What to do if you don't qualify for Medicaid?

However, if you don’t qualify, or if your application for a wheelchair is rejected – don’t lose hope: The next best step is to consult with a local, state, or national charity or organisation.

Can insurance give you a free wheelchair?

Even if your insurance company can’t offer you a free wheelchair, they might be able to help with the costs. For example, in West-Michigan, Alternatives in Motion are often able to step in with assistance if you’re struggling.

Does Medicaid cover electric wheelchairs?

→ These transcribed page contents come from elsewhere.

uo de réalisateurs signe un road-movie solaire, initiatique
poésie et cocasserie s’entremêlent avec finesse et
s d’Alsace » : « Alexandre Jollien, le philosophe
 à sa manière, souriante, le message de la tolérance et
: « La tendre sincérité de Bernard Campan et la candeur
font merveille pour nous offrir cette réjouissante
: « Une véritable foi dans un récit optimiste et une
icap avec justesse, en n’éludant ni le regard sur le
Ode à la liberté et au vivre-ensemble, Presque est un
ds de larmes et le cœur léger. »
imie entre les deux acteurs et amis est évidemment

Usually, you will need a doctor’s note confirming the extent of your mobility problems. Similarly, Medicaid sometimes covers the cost of a scooter, manual wheelchair, or electric wheelchair if it is deemed essential for daily functions. However, Medicaid eligibility varies from state to state, so you will want to contact or visit your local state ...

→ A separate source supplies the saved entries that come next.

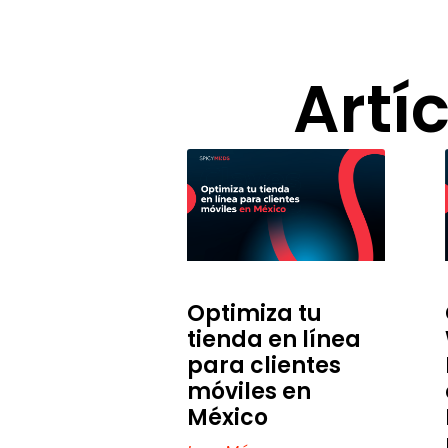
Artí
Optimiza tu
tienda en línea
para clientes
móviles en
México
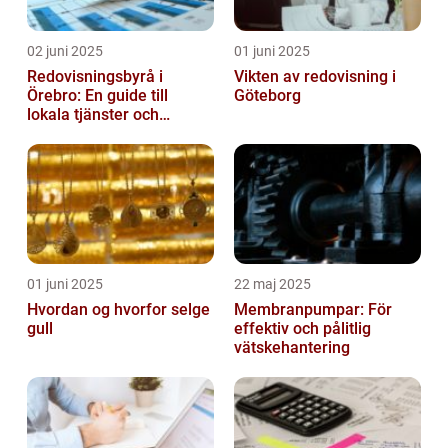
02 juni 2025
01 juni 2025
Redovisningsbyrå i
Vikten av redovisning i
Örebro: En guide till
Göteborg
lokala tjänster och
expertis
01 juni 2025
22 maj 2025
Hvordan og hvorfor selge
Membranpumpar: För
gull
effektiv och pålitlig
vätskehantering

How much does a power chair cost in a nursing home?

These are almost unheard of in the nursing home environment. A standard power chair can easily cost $3,000 and more custom models can be $20,000 or more. If the patient has one already, some nursing homes will allow them to bring them to the facility. But, some will not.

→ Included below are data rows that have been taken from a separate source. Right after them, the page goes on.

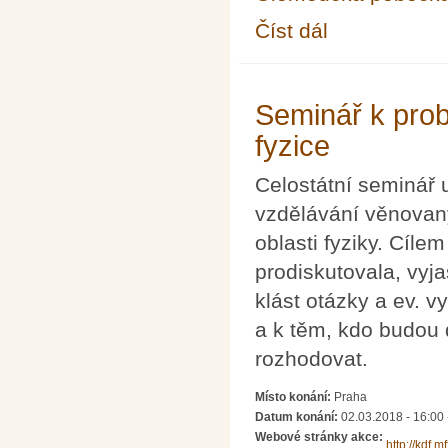
Číst dál
Konference Veletrh ná
Seminář k prob
fyzice
Celostátní seminář u
vzdělávání věnovaný
oblasti fyziky. Cíl
prodiskutovala, vyj
klást otázky a ev. 
a k těm, kdo budou 
rozhodovat.
Místo konání:
Praha
Datum konání:
02.03.2018 - 16:00
Webové stránky akce:
http://kdf.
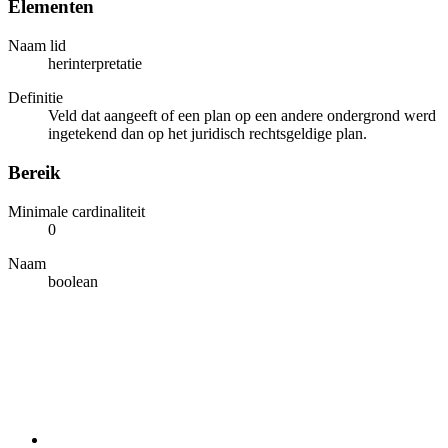
Elementen
Naam lid
herinterpretatie
Definitie
Veld dat aangeeft of een plan op een andere ondergrond werd
ingetekend dan op het juridisch rechtsgeldige plan.
Bereik
Minimale cardinaliteit
0
Naam
boolean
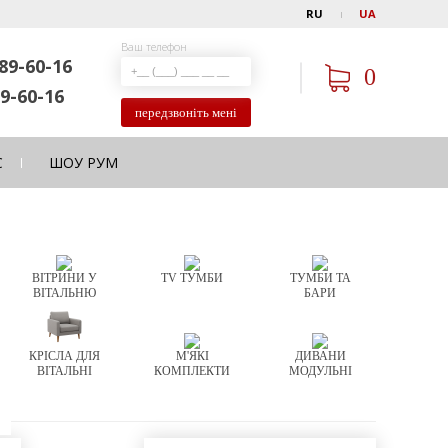
RU
UA
Ваш телефон
89-60-16
0
9-60-16
передзвоніть мені
С
ШОУ РУМ
ВІТРИНИ У
TV ТУМБИ
ТУМБИ ТА
ВІТАЛЬНЮ
БАРИ
КРІСЛА ДЛЯ
М'ЯКІ
ДИВАНИ
ВІТАЛЬНІ
КОМПЛЕКТИ
МОДУЛЬНІ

What to do if therapy department is unwilling?

If the therapy department is unwilling or unable to help , ask to speak to the nurse manager. Nurse managers sometimes have a budget to work with and they may be able to help. Again, explain the situation calmly and make your request. Don’t forget the old honey and vinegar adage.

Do seniors need mobility aids?

It isn’t at all uncommon. Most seniors in nursing homes need some sort of mobility aid to help them recover from their injury. Unfortunately, the need for this equipment sometimes becomes permanent.

Do wheelchairs refresh?

Some facilities regularly refresh their supply, but others do not. So, the quality here is going to be different from home to home. If you need just a basic wheelchair for mobility from their room to the dining room or bathroom, the standard wheelchair will probably be ok.

Does per diem cover assisted living?

It is important to note that this stipulation only applies to long term or skilled nursing care. It does not apply to assisted living or senior housing.

Can a nursing home patient get equipment at discharge?

Equipment at Discharge. If your loved one’s nursing home stay is temporary, they will probably be able to get the equipment they need at discharge. Once the patient is at home, Medicare and Medicaid will pay for their equipment. Of course, the senior has to qualify for the equipment. There will also probably be some paperwork to complete.